> _Brief_
Lines from the records below that contain the word "Table" are to be copied out.

> _Data_
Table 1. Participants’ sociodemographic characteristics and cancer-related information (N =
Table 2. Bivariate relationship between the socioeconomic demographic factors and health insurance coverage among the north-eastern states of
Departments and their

==

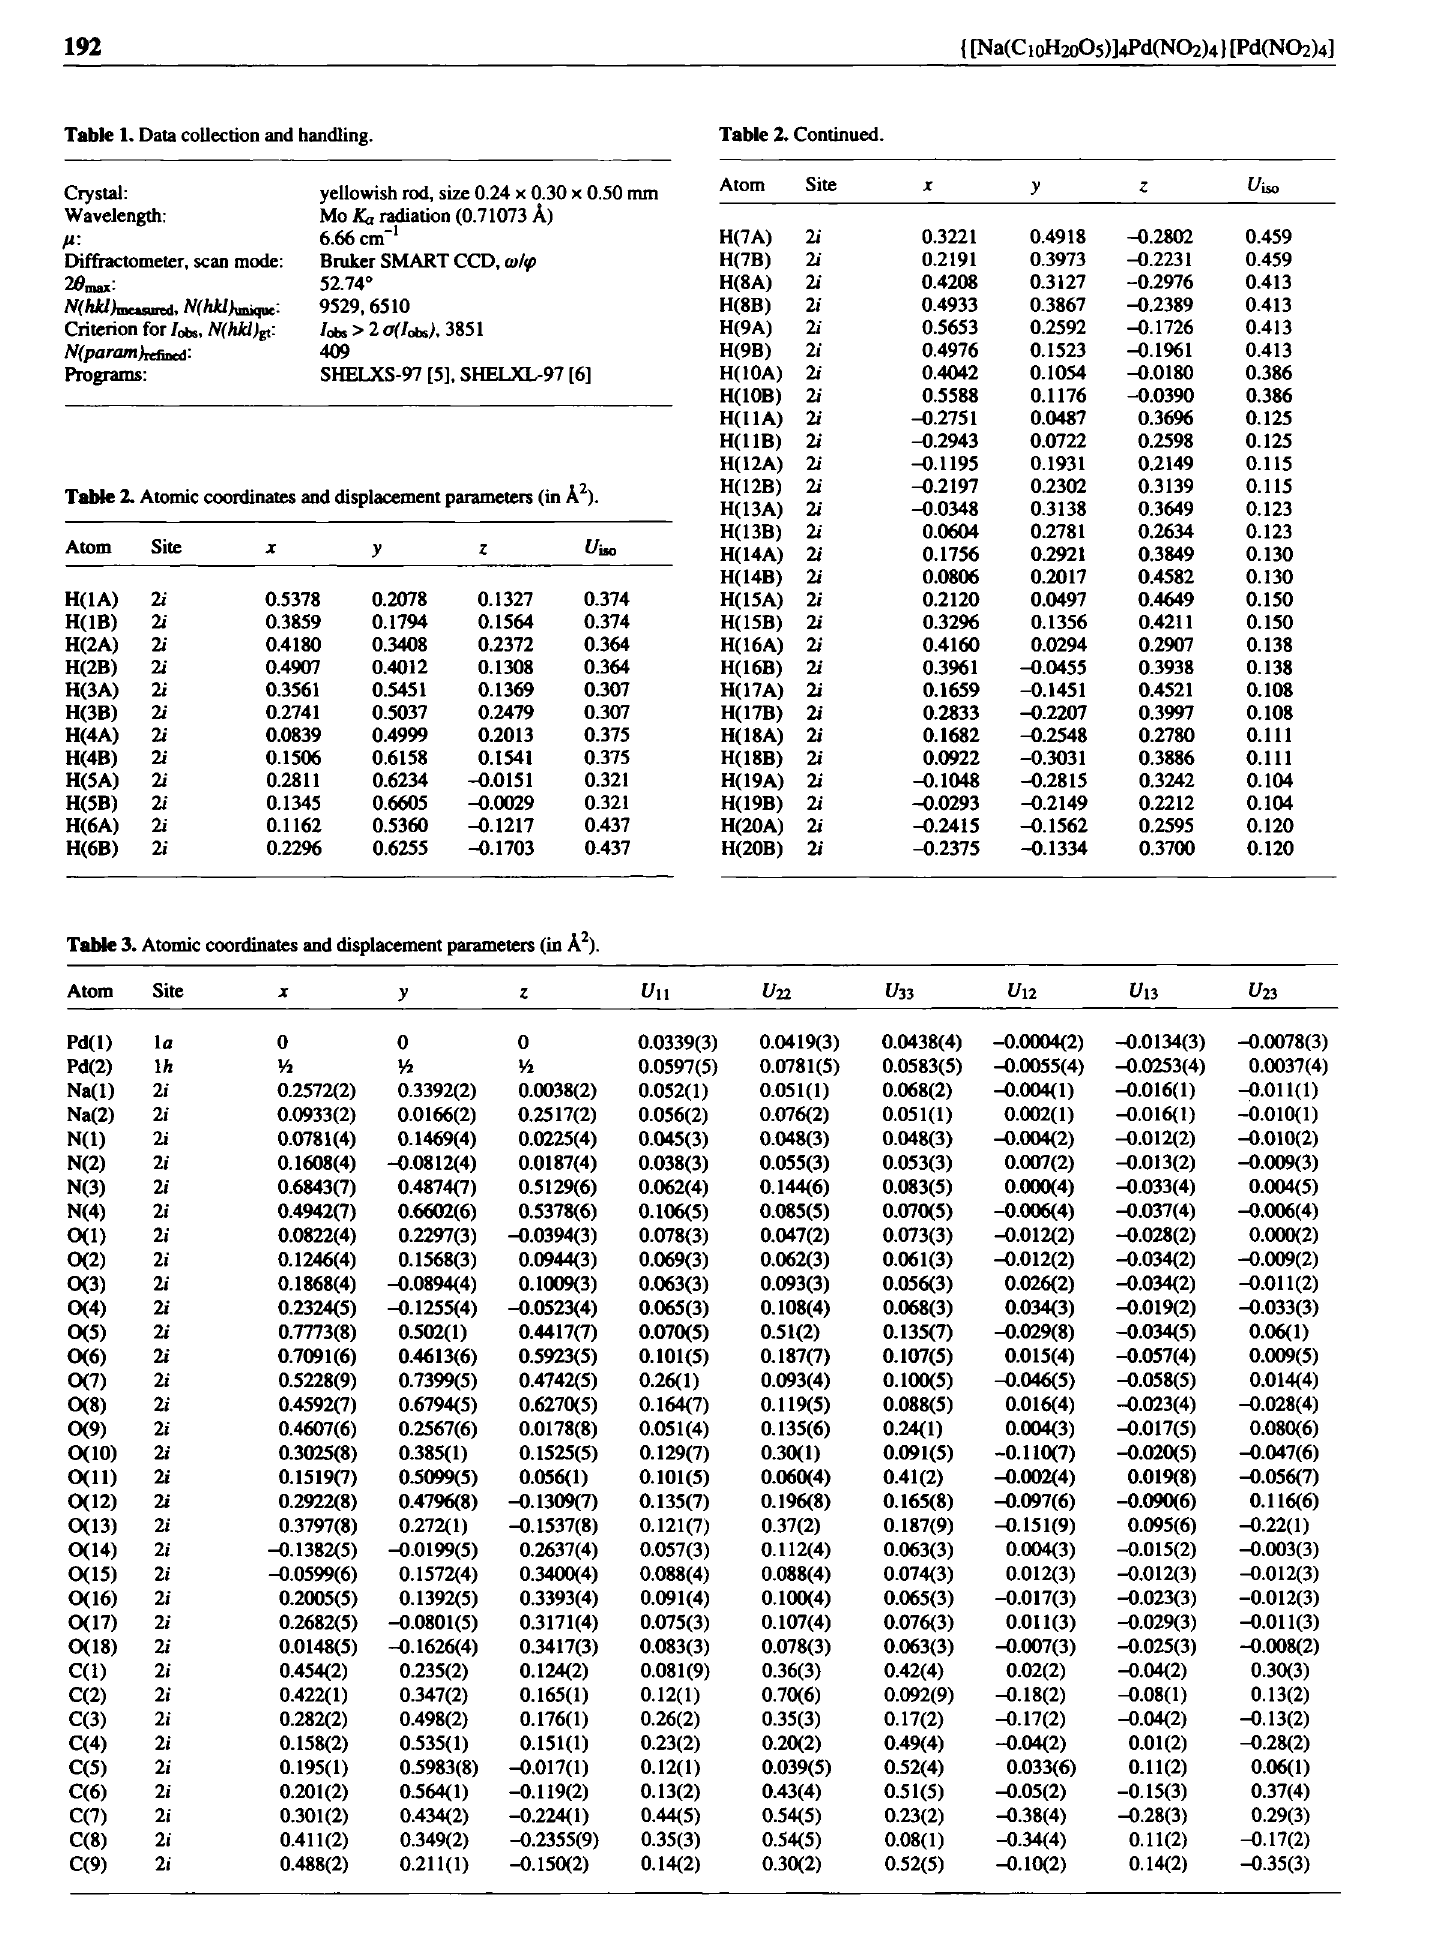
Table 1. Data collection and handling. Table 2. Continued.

> _Answer_
Table 1. Participants’ sociodemographic characteristics and cancer-related information (N =
Table 2. Bivariate relationship between the socioeconomic demographic factors and health insurance coverage among the north-eastern states of
Table 1. Data collection and handling. Table 2. Continued.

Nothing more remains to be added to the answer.